Privacy Commissioner labels 2012 the year of the data breach

A clutch of serious events, particularly to do with unintentional release of government-held information, have led privacy commissioner Marie Shroff to label 2012 “the year of the data breach”, in her annual report released yesterday.

The report singles out the ACC’s unintentional release of data on more than 6500 clients in March and the more recent leakage in the Ministry of Social Development’s kiosks.

In private industry, the customer can always react to a provider’s inadequate privacy practices by moving their business to a competitor, but with government this is not possible, the commissioner points out. This has led to calls for formal powers and sanctions against such breaches.

“It is clear that people believe regulators should have — and use — the ability to call agencies to heel,” Shroff says. “For instance in our public opinion survey earlier this year, 97 percent of respondents said that the privacy commissioner should have the power to order an agency to comply with the law, and 88 percent said they wanted businesses punished if they misuse people’s personal information.”

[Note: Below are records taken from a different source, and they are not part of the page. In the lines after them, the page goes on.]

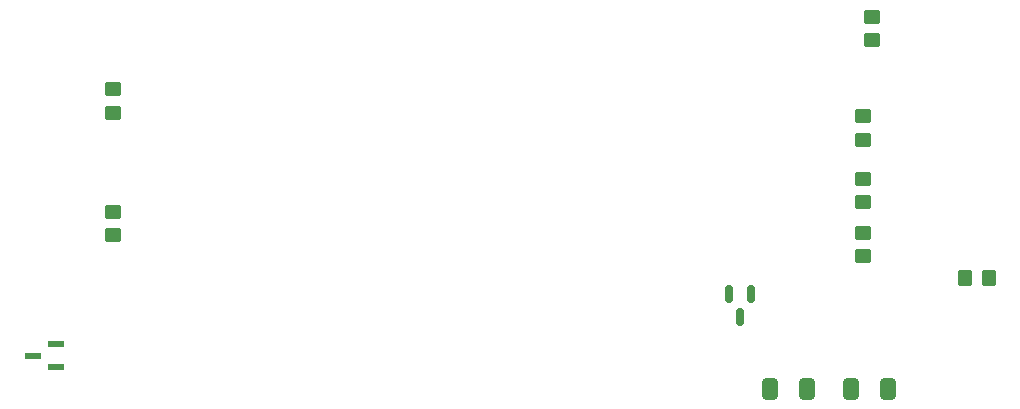
<source format=gbr>
%TF.GenerationSoftware,KiCad,Pcbnew,7.0.10*%
%TF.CreationDate,2024-03-26T13:20:43+05:30*%
%TF.ProjectId,PocketPCR,506f636b-6574-4504-9352-2e6b69636164,rev?*%
%TF.SameCoordinates,Original*%
%TF.FileFunction,Paste,Top*%
%TF.FilePolarity,Positive*%
%FSLAX46Y46*%
G04 Gerber Fmt 4.6, Leading zero omitted, Abs format (unit mm)*
G04 Created by KiCad (PCBNEW 7.0.10) date 2024-03-26 13:20:43*
%MOMM*%
%LPD*%
G01*
G04 APERTURE LIST*
G04 Aperture macros list*
%AMRoundRect*
0 Rectangle with rounded corners*
0 $1 Rounding radius*
0 $2 $3 $4 $5 $6 $7 $8 $9 X,Y pos of 4 corners*
0 Add a 4 corners polygon primitive as box body*
4,1,4,$2,$3,$4,$5,$6,$7,$8,$9,$2,$3,0*
0 Add four circle primitives for the rounded corners*
1,1,$1+$1,$2,$3*
1,1,$1+$1,$4,$5*
1,1,$1+$1,$6,$7*
1,1,$1+$1,$8,$9*
0 Add four rect primitives between the rounded corners*
20,1,$1+$1,$2,$3,$4,$5,0*
20,1,$1+$1,$4,$5,$6,$7,0*
20,1,$1+$1,$6,$7,$8,$9,0*
20,1,$1+$1,$8,$9,$2,$3,0*%
G04 Aperture macros list end*
%ADD10RoundRect,0.250000X-0.350000X-0.450000X0.350000X-0.450000X0.350000X0.450000X-0.350000X0.450000X0*%
%ADD11RoundRect,0.250000X-0.450000X0.350000X-0.450000X-0.350000X0.450000X-0.350000X0.450000X0.350000X0*%
%ADD12RoundRect,0.150000X-0.150000X0.587500X-0.150000X-0.587500X0.150000X-0.587500X0.150000X0.587500X0*%
%ADD13RoundRect,0.250000X-0.412500X-0.650000X0.412500X-0.650000X0.412500X0.650000X-0.412500X0.650000X0*%
%ADD14R,1.422400X0.558800*%
%ADD15RoundRect,0.250000X0.412500X0.650000X-0.412500X0.650000X-0.412500X-0.650000X0.412500X-0.650000X0*%
%ADD16RoundRect,0.250000X0.450000X-0.350000X0.450000X0.350000X-0.450000X0.350000X-0.450000X-0.350000X0*%
G04 APERTURE END LIST*
D10*
%TO.C,R1*%
X166904000Y-97551000D03*
X168904000Y-97551000D03*
%TD*%
D11*
%TO.C,R2*%
X159004000Y-75454000D03*
X159004000Y-77454000D03*
%TD*%
D12*
%TO.C,Q5*%
X148778000Y-98963000D03*
X146878000Y-98963000D03*
X147828000Y-100838000D03*
%TD*%
D11*
%TO.C,R3*%
X158242000Y-89170000D03*
X158242000Y-91170000D03*
%TD*%
D13*
%TO.C,C2*%
X150329500Y-106934000D03*
X153454500Y-106934000D03*
%TD*%
D14*
%TO.C,U1*%
X89865200Y-105092500D03*
X89865200Y-103187500D03*
X87934800Y-104140000D03*
%TD*%
D11*
%TO.C,R6*%
X94742000Y-91948000D03*
X94742000Y-93948000D03*
%TD*%
D15*
%TO.C,C1*%
X160312500Y-106934000D03*
X157187500Y-106934000D03*
%TD*%
D16*
%TO.C,R4*%
X158242000Y-95742000D03*
X158242000Y-93742000D03*
%TD*%
D11*
%TO.C,R7*%
X94742000Y-81566000D03*
X94742000Y-83566000D03*
%TD*%
D16*
%TO.C,R5*%
X158252000Y-85851000D03*
X158252000Y-83851000D03*
%TD*%
M02*

</source>
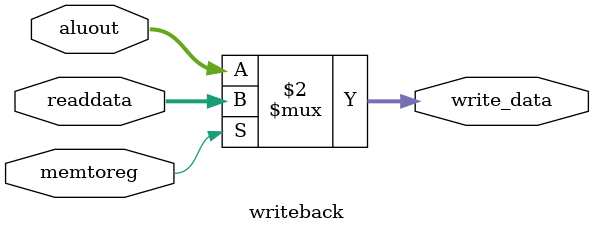
<source format=v>
module writeback (input [31:0] aluout, readdata, input memtoreg, output reg [31:0] write_data);
  always @(memtoreg) begin
    write_data <= (memtoreg) ? readdata : aluout;
  end
endmodule

</source>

Personal information is increasingly recognised as an “asset class” in a business, says Shroff in the annual report, and its proper handling is of importance to the economy, particularly where cross-border movement of data is concerned.

“For instance, the World Economic Forum refers to the evidence of an emerging asset class of personal data, but also goes on to note the lack of rules, norms and frameworks that, by contrast, exist for other types of assets,” Shroff says.

“We may have the valued goods in the form of personal data — and the means of distribution through online networks — but we have sometimes lacked cross-border enforcement mechanisms and regulatory solutions for when things go wrong.”

Amendments to the Privacy Act to offer better cross-border protection were put in place in 2010, and the commissioner records that European Union authorities are as a result in the final stages of declaring New Zealand privacy legislation “adequate” for participation in trade with Europe. The adequacy finding is expected before the end of the year.

Privacy risk management should be recognised as a responsibility for the whole of the company, Shroff says.

The report flags cloud computing as an area of progress and the commissioner favourably mentions the Cloud Computing Code of Practice developed under the guidance of the Institute of IT Professionals.

The commissioner’s office has been working on a guide for cloud computing targeted at SMEs and expect to be able to make this freely available online shortly.